Menjelang tengah hari, Adi dipertemukan dengan Nana, ketua RT 004 yang warganya tertimpa bencana. Adi mengutarakan bahwa ia berniat untuk membagikan langsung paket bantuan kepada korban bencana, namun Nana langsung menyanggahnya dengan mengatakan, “Saat ini warga banyak yang telah terpisah kemana-mana. Kalau dikumpulkan itu sulit, terlebih dalam kondisi masih duka. Kalau Bapak mau memberikan bantuan kasihkan saja ke posko.”

“Maaf, Pak, bukan kami tidak mempercayai posko yang ada, tetapi yayasan kami bila memberikan bantuan harus diterima langsung ke penerima bantuan,” Jawab Adi menerangkan. “Ya, Pak, tetapi bila saat ini kami mengumpulkan seluruh warga sepertinya agak susah.” Nana kembali memberi alasan. “Baiklah kalau gitu, kami akan merundingkannya dulu.
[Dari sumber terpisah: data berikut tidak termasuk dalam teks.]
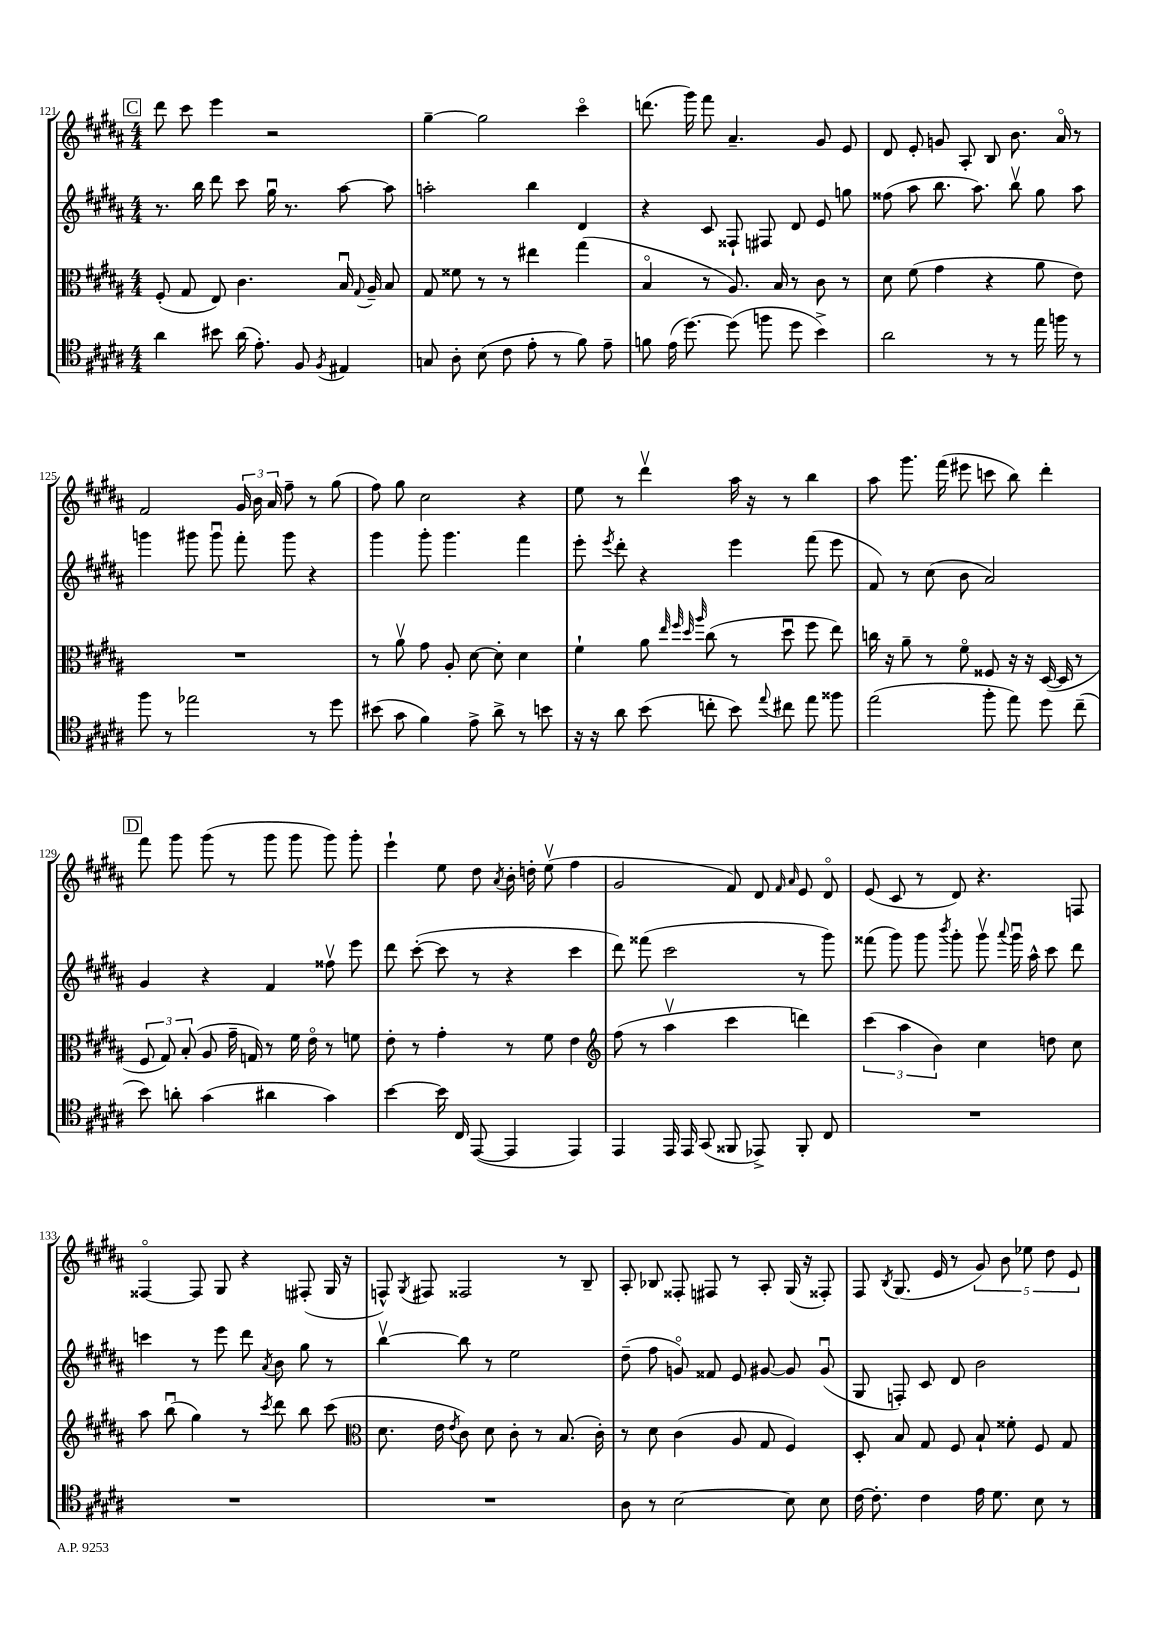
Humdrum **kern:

**kern	**kern	**kern	**kern
*staff4	*staff3	*staff2	*staff1
*clefC4	*clefC3	*clefG2	*clefG2
*k[f#c#g#d#a#]	*k[f#c#g#d#a#]	*k[f#c#g#d#a#]	*k[f#c#g#d#a#]
*M4/4	*M4/4	*M4/4	*M4/4
4a#	(8F#'	8.r	8ddd#
.	8G#	.	8ccc#
.	.	16bb	.
8b#	8E)	8ddd#	4eee
(16a#	4.c#	8ccc#	.
8.e')	.	.	.
.	.	16gg#u	2r
.	.	8.r	.
8F#	.	.	.
8qF#	.	.	.
4E#	16Bu	[8aa#	.
.	8qqG#	.	.
.	16A#~	.	.
.	8B	8aa#]	.
=	=	=	=
8G	8G#	2aa'	[4gg#~
8A#'	8f##	.	.
(8B	8r	.	2gg#]
8c#	8r	.	.
8e'	4ee#	4bb	.
8r	.	.	.
8f#)	(4gg#	4d#	4ccc#o
8e~	.	.	.
=	=	=	=
8f	4Bo	4r	(8.ddd
(16e	.	.	.
[8.dd#)	.	.	16ggg#)
.	8r	8c#	8fff#
(8dd#]	8.A#)	8F##`	4.a#~
8ff	.	8F#	.
.	16B	.	.
8dd#	8r	8d#	.
4b^)	8c#	8e	8g#
.	8r	8gg	8e
=	=	=	=
2a#	8d#	(8ff##	8d#
.	(8f#	8aa#	8e'
.	4g#	8.bb	8g
.	.	.	8A#'
.	.	8.aa#)	.
8r	4r	.	8B
8r	.	8bbv	8.b
16ee	8a#	8gg#	.
16ff	.	.	16a#o
8r	8e)	8aa#	8r
=	=	=	=
8ff#	1r	4ggg	2f#
8r	.	.	.
2ee-	.	8ggg#	.
.	.	8ggg#u	.
.	.	8fff#'	24g#
.	.	.	24b
.	.	.	24a#
.	.	8ggg#	8ff#~
8r	.	4r	8r
8dd#	.	.	(8gg#
=	=	=	=
(8b#	8r	4ggg#	8ff#)
8g#	8a#v	.	8gg#
4f#)	8g#	8ggg#'	2cc#
.	8A#'	4.ggg#	.
8e^	[8d#	.	.
8a#^	8d#']	.	.
8r	4d#	4fff#	4r
8b	.	.	.
=	=	=	=
16r	4f#`	8eee'	8ee
16r	.	.	.
.	.	8qeee	.
8a#	.	8ddd#'	8r
(8b	8a#	4r	4ddd#v
.	32qqee	.	.
.	32qqff#	.	.
.	32qqdd#	.	.
.	32qqaa#	.	.
8cc'	(8cc#	.	.
8b)	8r	4eee	16aa#
.	.	.	16r
8qqee	.	.	.
8cc#	8dd#u	.	8r
8ee	8ff#	(8fff#	4bb
8ff##	8ee)	8eee	.
=	=	=	=
(2ee	16cc	8f#)	8aa#
.	16r	.	.
.	8a#~	8r	8.ggg#
.	8r	(8cc#	.
.	.	.	(16fff#
.	8f#o	8b	8eee#
8ff#'	8F##	2a#)	8ccc
8ee)	16r	.	8bb)
.	16r	.	.
8dd#	([16D#	.	4ddd#'
.	16D#]	.	.
(8cc#~	8r	.	.
=	=	=	=
8b)	12F#	4g#	8fff#
.	12G#)	.	.
8a'	.	.	8ggg#
.	(12B'	.	.
(4g#	8A#	4r	(8ggg#
.	16g#~	.	8r
.	16G)	.	.
4a#	8r	4f#	8ggg#
.	16f#	.	8ggg#
.	16eo	.	.
4g#)	8r	8ff##v	8ggg#)
.	8f	8eee	8ggg#'
=	=	=	=
[4b	8e'	8ddd#	4eee`
.	8r	([8ccc#'	.
16b]	4g#'	8ccc#]	8ee
16C#	.	.	.
([8EE	.	8r	8dd#
.	.	.	8qa#
4EE]	8r	4r	16b'
.	.	.	16dd'
.	8f#	.	(8eev
4EE)	4e	4ccc#	4ff#
=	=	=	=
*	*clefG2	*	*
4EE	(8ff#	8ddd#)	2g#
.	8r	(8fff##	.
16EE	4aa#v	2ccc#	.
16EE	.	.	.
(8GG#	.	.	.
8FF##	4ccc#	.	8f#)
8EE-^)	.	.	8d#
.	.	.	16qqf#
.	.	.	16qqa#
8FF##'	4ddd)	8r	8e
8C#	.	8ggg#)	8d#o
=	=	=	=
1r	(6ccc#	(8fff##	(8e
.	.	8ggg#)	8c#
.	6aa#	.	.
.	.	8ggg#	8r
.	6b)	.	.
.	.	8qbbb	.
.	.	8ggg#'	8d#)
.	4cc#	8ggg#v	4.r
.	.	8qqaaa#	.
.	.	16ggg#u	.
.	.	16aa#^^	.
.	8dd	8ccc#	.
.	8cc#	8ddd#	8F
=	=	=	=
1r	8aa#	4ccc	[4F##o
.	(8bbu	.	.
.	4gg#)	8r	8F##]
.	.	8eee	8G#
.	8r	8ddd#	4r
.	8qccc#	8qa#	.
.	8ddd#	8b	.
.	8bb	8gg#	(8F#'
.	(8ccc#	8r	16G#
.	.	.	16r
=	=	=	=
*	*clefC3	*	*
1r	8.d#	[4bbv	8F^^)
.	.	.	8qG#
.	.	.	8F#
.	16e	.	.
.	8qe	.	.
.	8c#)	8bb]	2F##
.	8d#	8r	.
.	8c#'	2ee	.
.	8r	.	.
.	(8.B	.	8r
.	.	.	8B~
.	16c#')	.	.
=	=	=	=
8A#	8r	(8dd#~	8A#'
8r	8d#	8ff#	8B-
[2B	(4c#	8go)	8F##'
.	.	8f##	8F#
.	8A#	8e	8r
.	8G#	[8g#	8A#'
8B]	4F#)	8g#]	(16G#
.	.	.	16r
8B	.	(8g#u	8F##')
=	=	=	=
[16c#	8D#'	8G#	8F#
8.c#']	.	.	.
.	.	.	8qB
.	8B	8F')	(8.G#
4c#	8G#	8c#	.
.	.	.	16e
.	8F#	8d#	8r
16e	8B`	2b	10g#)
8.d#	.	.	.
.	.	.	10b
.	8f##'	.	.
.	.	.	10ee-
8B	8F#	.	.
.	.	.	10dd#
8r	8G#	.	.
.	.	.	10e
==	==	==	==
*-	*-	*-	*-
Maaf ya, Pak, sekali lagi kami tidak bermaksud untuk menyinggung, terlihat ingin tampil, atau tidak percaya,” jelas Adi. “Tidak apa, kami sangat terima kasih atas niat baik Bapak-bapak sekalian,” balas Nana.

Beberapa jam berlalu, menjelang jam 3 sore, paket bantuan Tzu Chi telah tiba di Posko Kodam. Barang-barang yang akan disumbangkan dibongkar dari dalam truk, kemudian Adi secara simbolis menyerahkan paket bantuan Tzu Chi berupa 200 buah selimut dan 200 buah handuk kepada pihak Kodam Jaya. Inilah satu-satunya cara yang bisa dilakukan untuk menyalurkan bantuan, setelah usaha untuk memberikan langsung bantuan ke tangan korban menjadi tidak mungkin karena keadaan. Meski tidak dapat langsung menyerahkan bantuan ke tangan korban, tetapi niat baik, usaha, dan perhatian telah dilaksanakn oleh insan-insan Tzu Chi dengan hati yang lapang dan penuh keikhlasan.